Gepubliceerd op

De menselijke maat ontroert

Ik was in Reading. En daar is het Reading Museum. Je vindt het museum achter the Oracle, schuin tegenover de M&S. Het is een klein museum, je moet even zoeken. In het museum vertellen ze over de geschiedenis van Reading, hebben ze een 19e eeuwse kopie van het Tapisserie de Bayeux (huh?) en een tentoonstelling over koekblikken.

Het is vrijwillig, vriendelijk en het ruikt een beetje stoffig. Het slentert lekker weg. In het museum zie je de hand van de vrijwilligers. Er is een bijbel die niet tegen licht kan, en onder een geborduurde doek schuilgaat.

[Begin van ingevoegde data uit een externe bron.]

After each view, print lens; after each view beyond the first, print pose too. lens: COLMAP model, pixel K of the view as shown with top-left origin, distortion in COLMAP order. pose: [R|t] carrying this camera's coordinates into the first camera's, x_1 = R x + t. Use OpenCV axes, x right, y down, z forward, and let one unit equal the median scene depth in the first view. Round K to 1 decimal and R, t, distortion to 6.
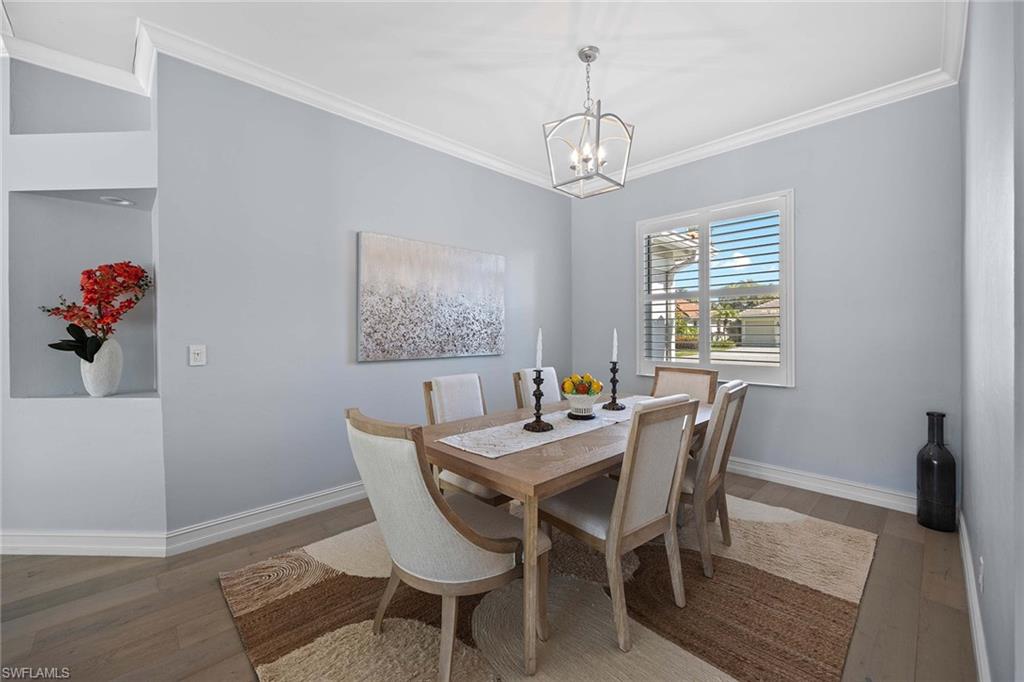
lens RADIAL K [[413.1, 0, 510.2], [0, 413.1, 333.0], [0, 0, 1]] dist [0.000732, 0.000164]
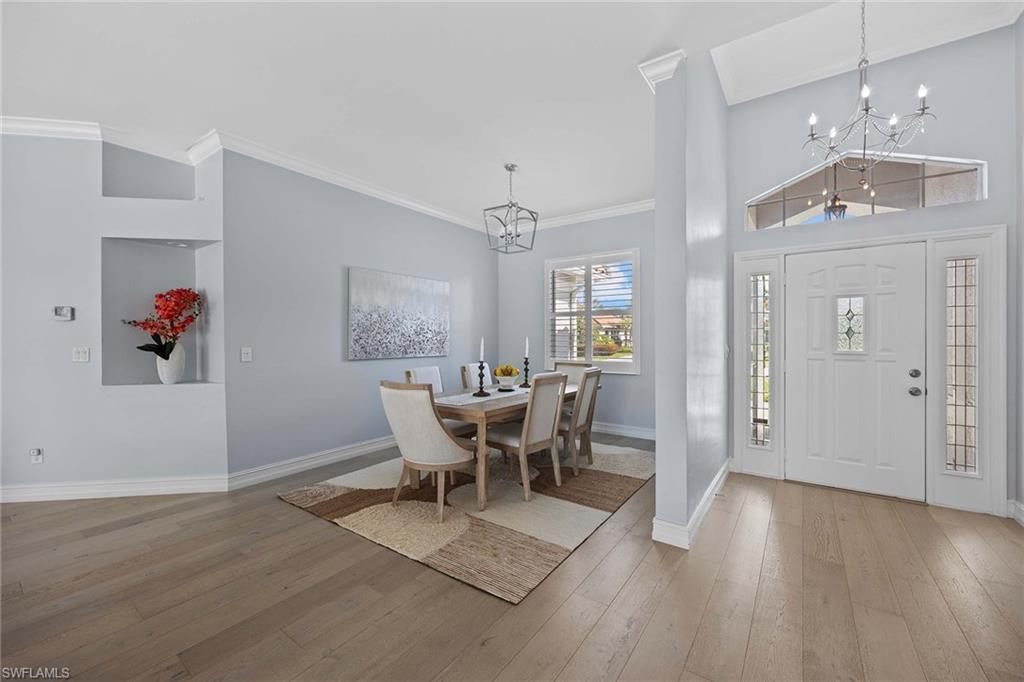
lens RADIAL K [[413.1, 0, 510.2], [0, 413.1, 333.0], [0, 0, 1]] dist [0.000732, 0.000164]
pose [[0.982998, 0.004753, 0.183553, -0.110702], [-0.001591, 0.999848, -0.017366, 0.002061], [-0.183607, 0.016778, 0.982856, -0.599281]]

En als je de doek hebt opgetild, vind je de volgende geborduurde instructie.

Aaischade

En er is een das, Bertie Badger.

Bertie is zoveel geaaid, dat hij onherstelbaar beschadigd is. Zijn kop en rug zijn kaal. En dus kreeg hij een jasje.

Opgelost

De bijbel heeft een geborduurde doek en Bertie een jas. Gemaakt door een vrijwilliger van het museum. Ik stel me voor dat in de periodieke vergadering met het team de problemen van de bijbel en de das zijn besproken. En dat er een vrijwilliger haar (?) hand op stak en voorstelde het op te lossen. En dat iedereen daar blij mee was. Geen complexe hiƫrarchie, dwingende huisstijl en lange beslis-structuren, maar een fijne gratis oplossing.

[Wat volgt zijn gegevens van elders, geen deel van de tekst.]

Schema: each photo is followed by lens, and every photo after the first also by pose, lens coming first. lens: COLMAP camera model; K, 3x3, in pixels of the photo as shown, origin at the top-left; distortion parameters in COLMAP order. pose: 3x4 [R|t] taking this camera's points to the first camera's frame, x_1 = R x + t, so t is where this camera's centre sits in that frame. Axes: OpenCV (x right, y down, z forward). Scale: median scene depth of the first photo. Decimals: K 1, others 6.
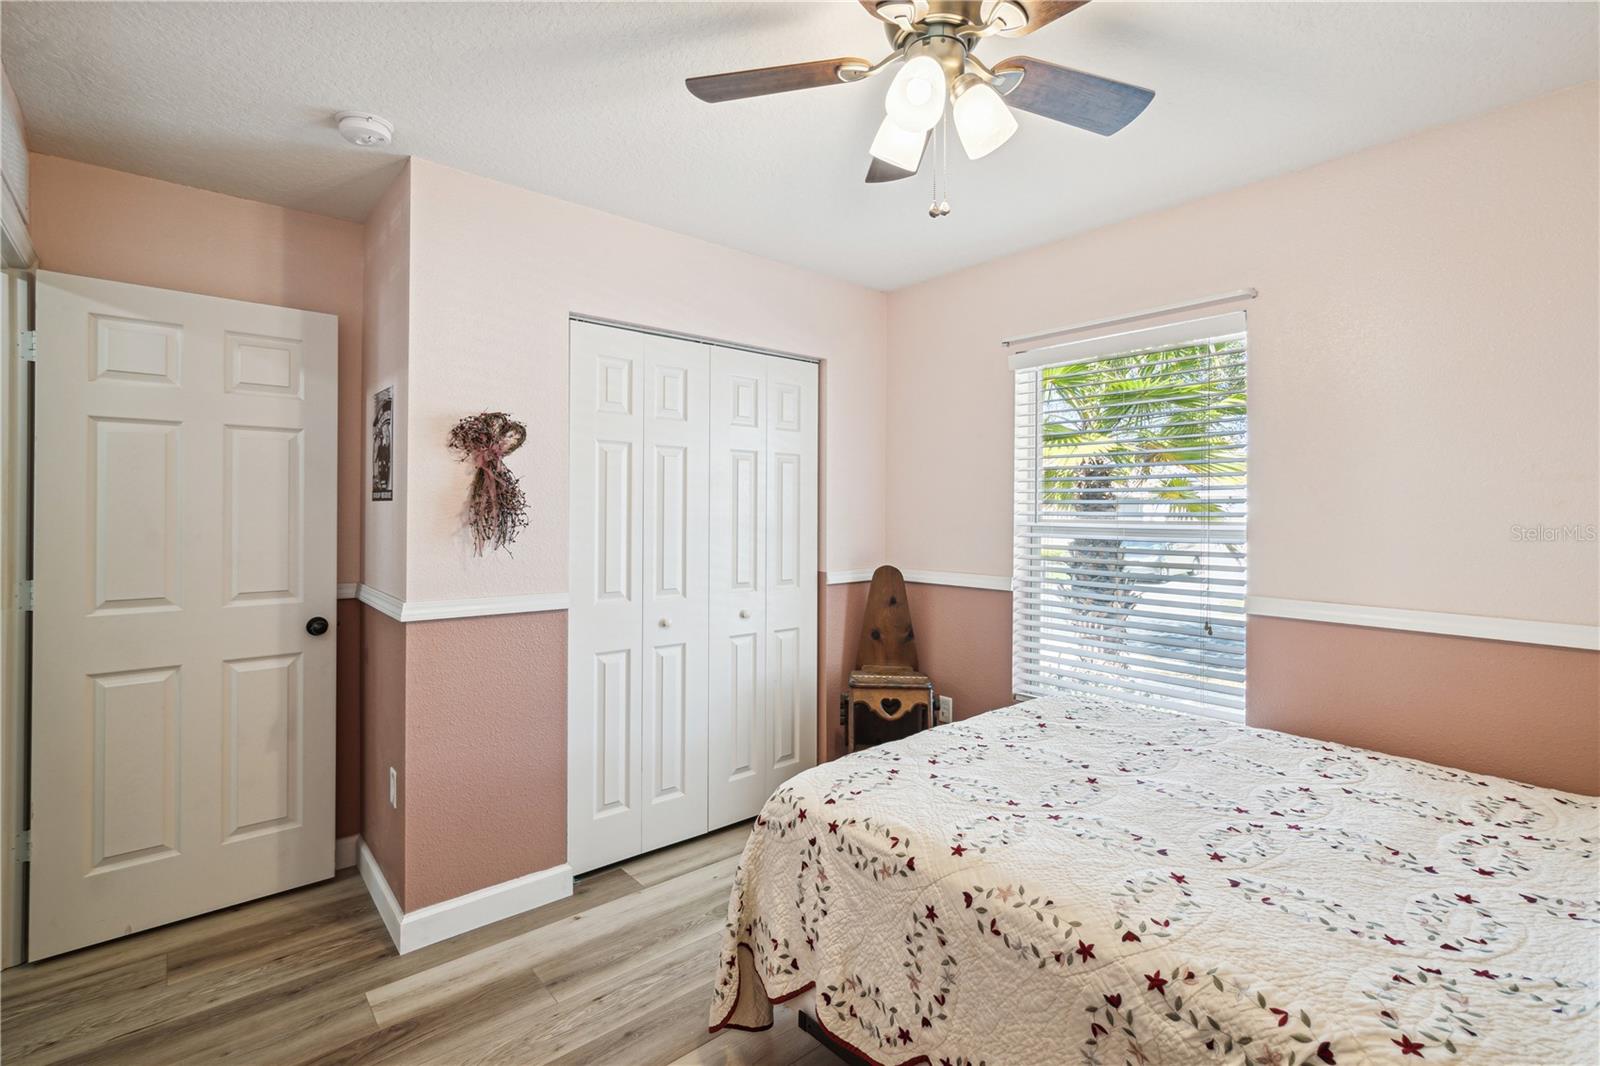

Ik hou van de menselijke maat. Ik hou van het gevoel dat ik niet met een instituut te maken heb, maar met mensen die er werken. Betrokken mensen die een stukje van zichzelf geven, voor ons de bezoekers. Het museum is van de vrijwilligers, voor de mensen.

The Participatory Museum

In alle musea is het gesprek over het Participatory Museum aan de orde van de dag: hoe betrekken we de gemeenschap en maken we musea relevanter, toegankelijker en levendiger? Je kunt daar als museum lang over nadenken, complexe meerjarenplannen ontwikkelen en je laten adviseren door allerlei experts. Congressen en talks genoeg. Ik wil die vragen en discussies niet platslaan, een museum van de gemeenschap worden is ingewikkeld en heeft veel kanten.

Maar ik denk wel eens dat de kleine musea met een kleine staf, kleine budgetten en betrokken vrijwilligers eigenlijk vanzelf al participatory zijn. In een kleine organisatie ben je meer in gesprek, en moet je meer zelf oplossen. Dan betrek je vanzelf je gemeenschap.

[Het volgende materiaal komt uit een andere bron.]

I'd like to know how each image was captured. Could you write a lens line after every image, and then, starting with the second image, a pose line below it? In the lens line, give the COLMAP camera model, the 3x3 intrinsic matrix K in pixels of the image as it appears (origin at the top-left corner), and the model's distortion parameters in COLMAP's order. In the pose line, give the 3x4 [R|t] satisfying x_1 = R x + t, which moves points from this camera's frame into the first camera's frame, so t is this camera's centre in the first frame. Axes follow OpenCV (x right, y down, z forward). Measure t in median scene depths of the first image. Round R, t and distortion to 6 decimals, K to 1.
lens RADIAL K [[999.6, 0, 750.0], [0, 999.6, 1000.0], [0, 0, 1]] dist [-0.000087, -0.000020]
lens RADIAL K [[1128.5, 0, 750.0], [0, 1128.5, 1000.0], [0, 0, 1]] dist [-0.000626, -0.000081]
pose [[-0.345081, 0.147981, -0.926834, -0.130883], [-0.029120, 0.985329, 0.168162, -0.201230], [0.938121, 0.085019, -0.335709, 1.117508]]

Voor de high-end kunstpaleizen met grote visie documenten is het misschien lastig om los te laten en te vertrouwen op bordurende vrijwilligers. Als professional denk en doe je dingen wellicht anders.

Maar we hebben het vaak over dialoog; misschien is de schoonheid van de menselijke maat daarin wel een goed uitgangspunt. Fijn persoonlijk.